BEGIN Working data

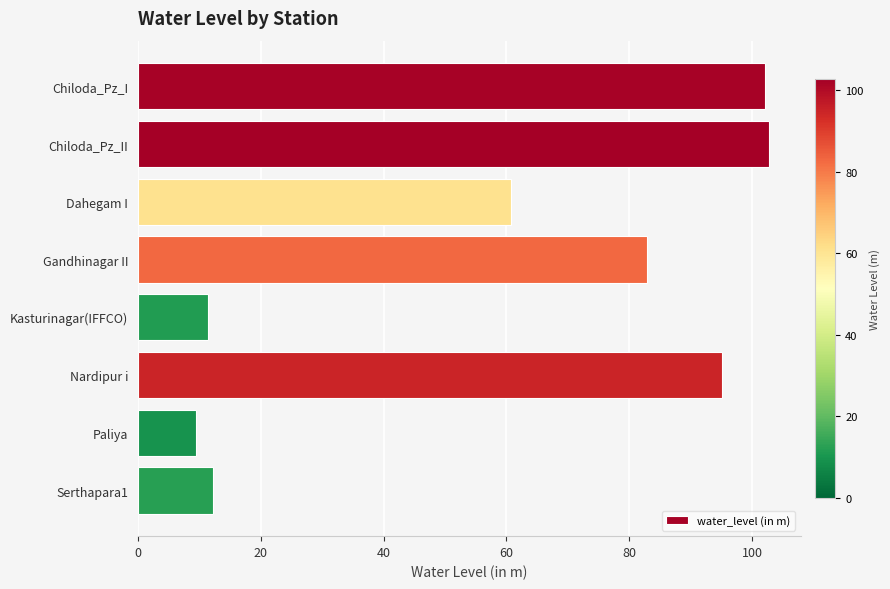

What is the difference between the maximum and second lowest values?

91.4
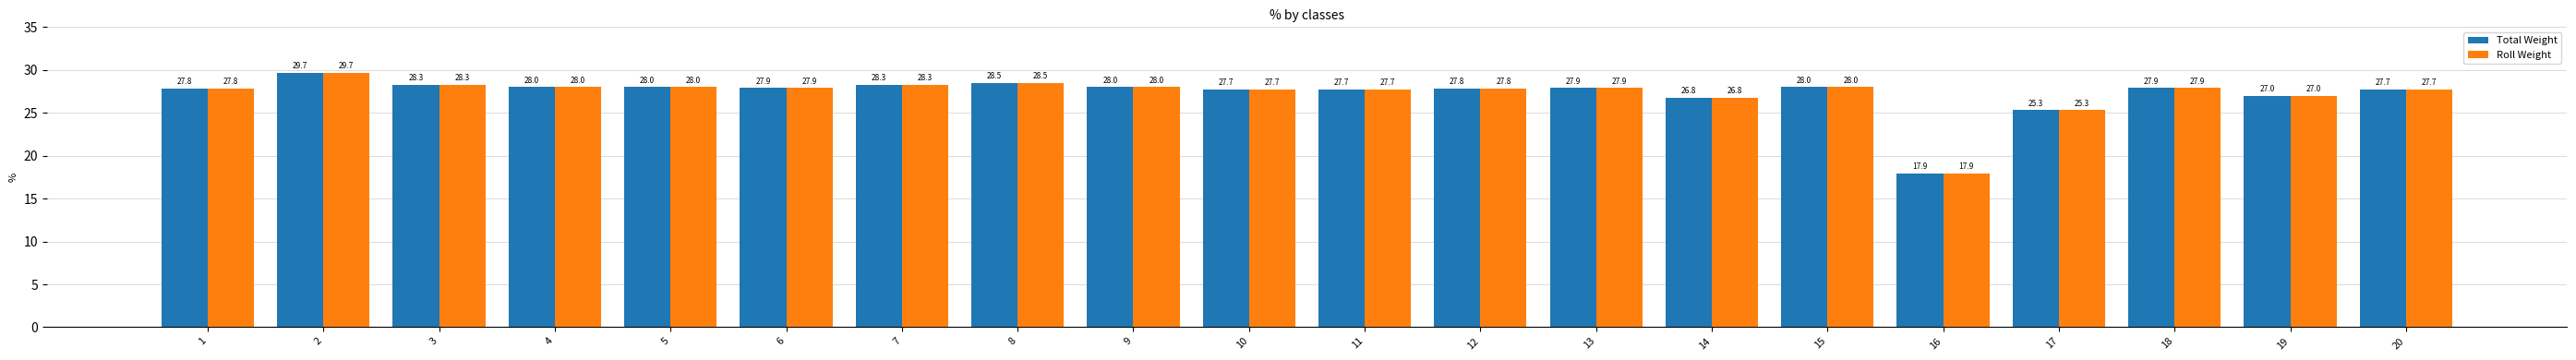

At which label is Total Weight closest to 23?

17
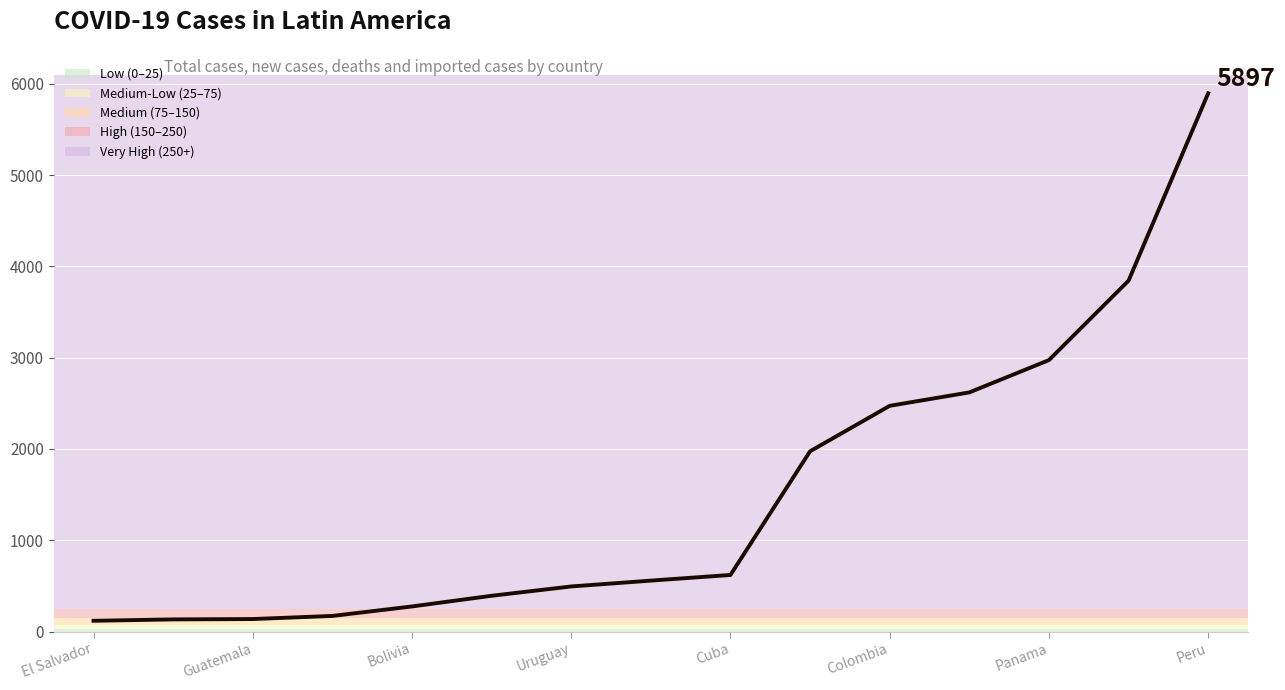

How many series are shown in this chart?

1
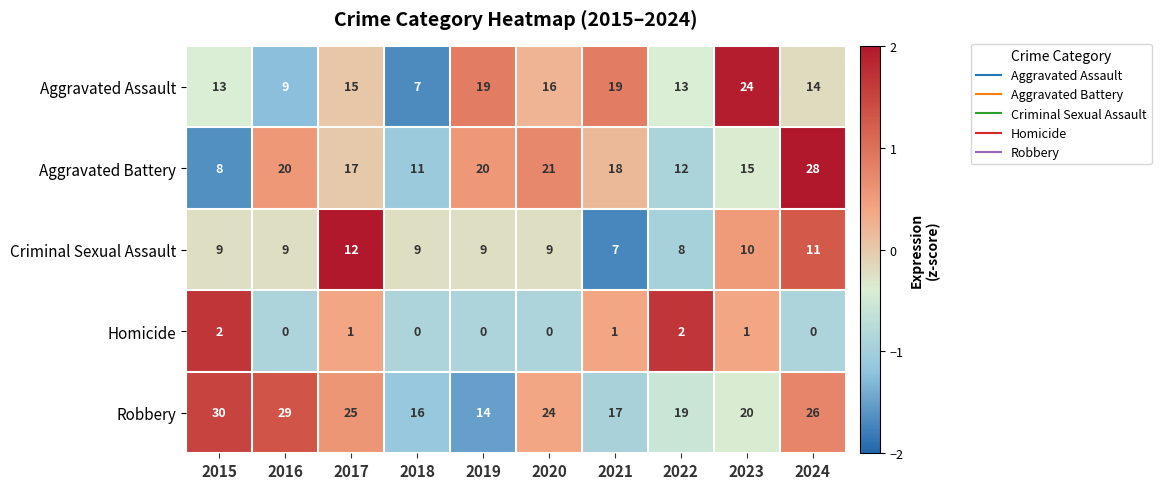

Which label corresponds to the largest value in the chart?

2015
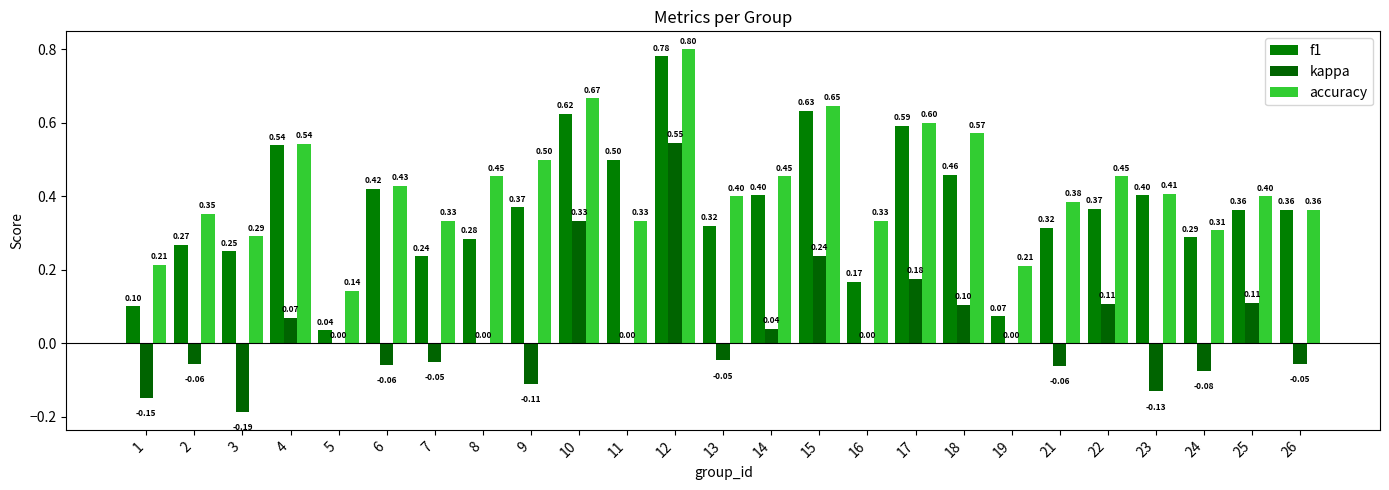

Which has a higher value, 25 or 2?

25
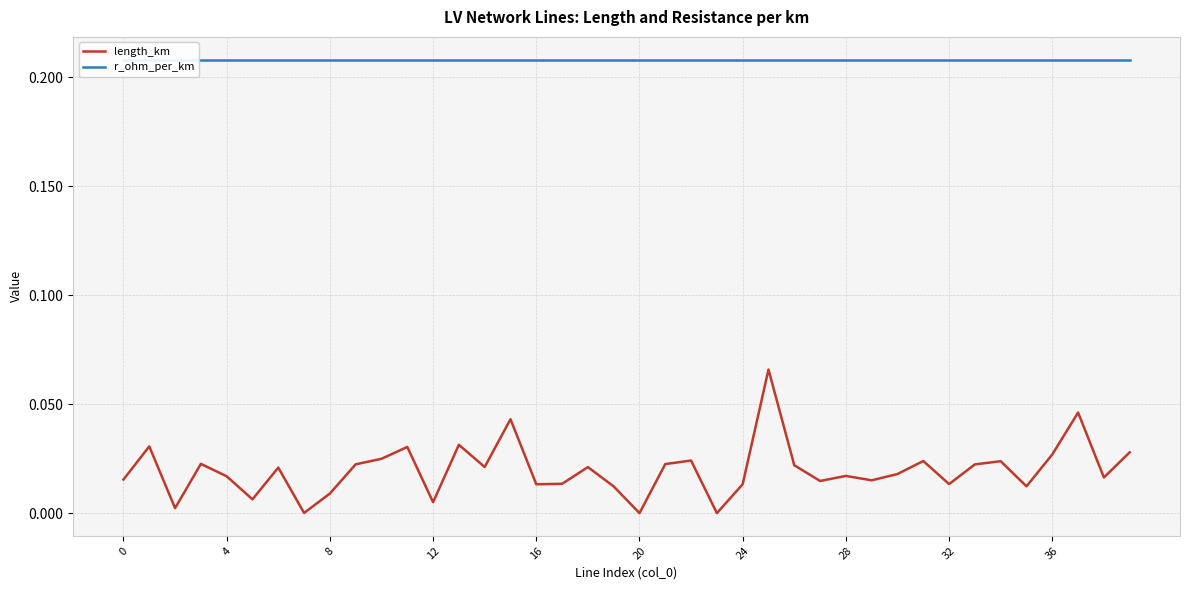

In length_km, how many points are higher than both neighbors (excluding endpoints)?

13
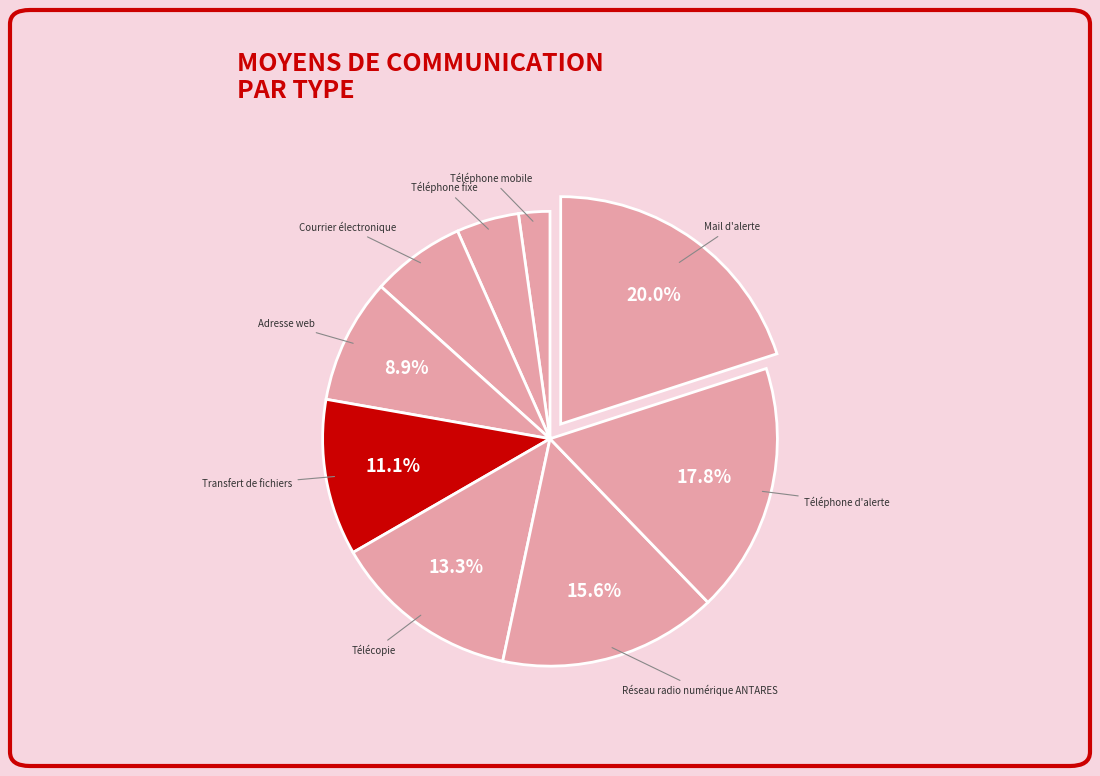

What portion of the pie excludes Mail d'alerte?

80.0%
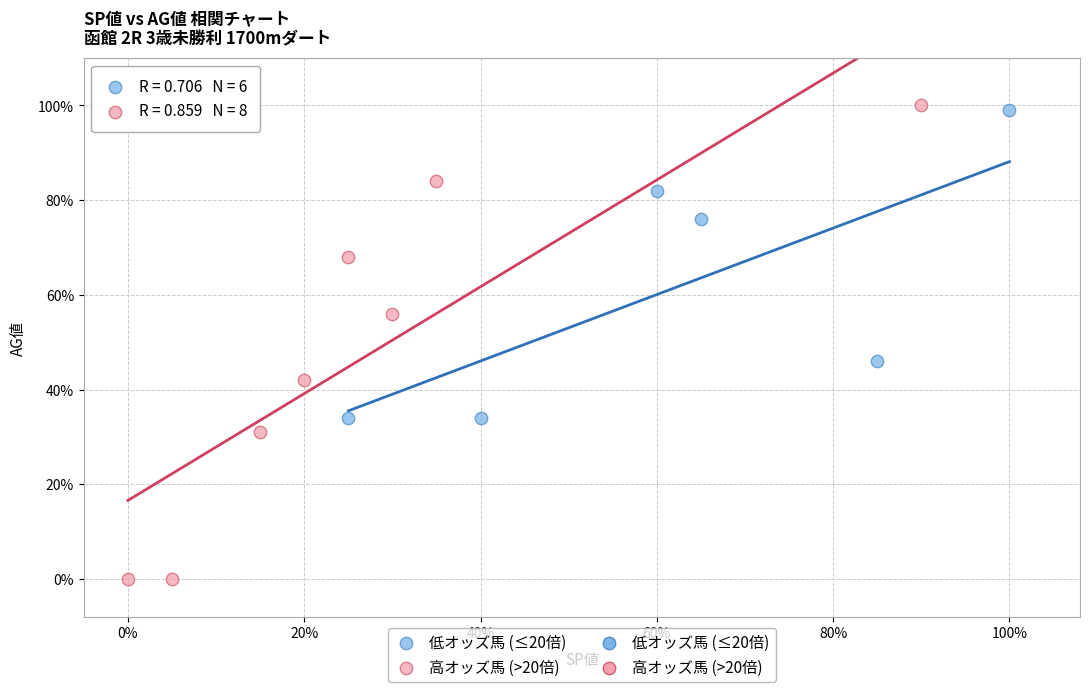

Which series has the widest spread of Y values?

高オッズ馬 (>20倍)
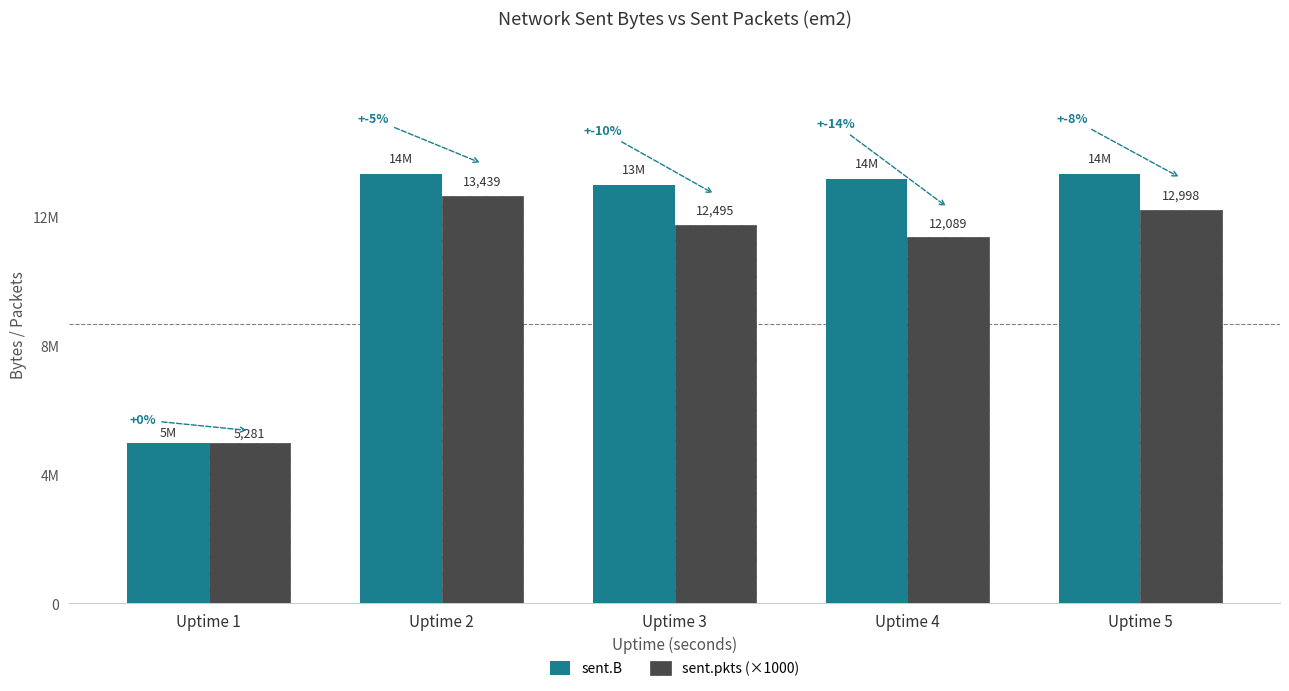

What are all the series names shown in the legend?

sent.B, sent.pkts (×1000)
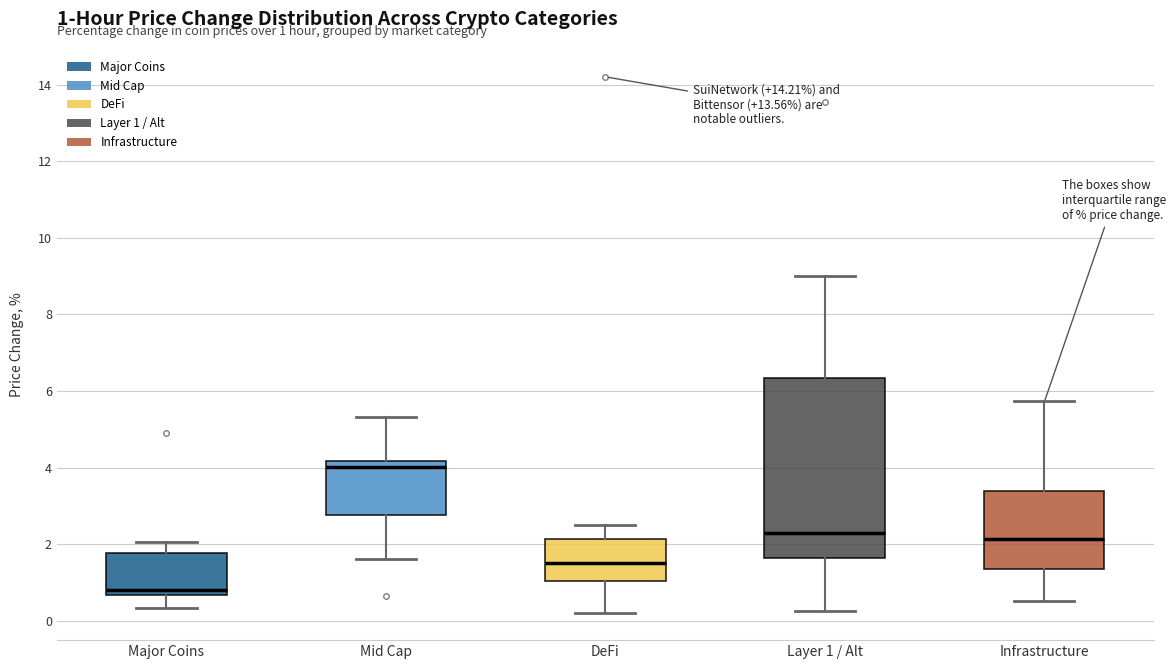

Which box's median line is the highest?

Mid Cap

END Working data

• **Required action**:
Pull out each line of the data that contains the word "many" and list those lines unchanged.

• **Response**:
How many series are shown in this chart?
In length_km, how many points are higher than both neighbors (excluding endpoints)?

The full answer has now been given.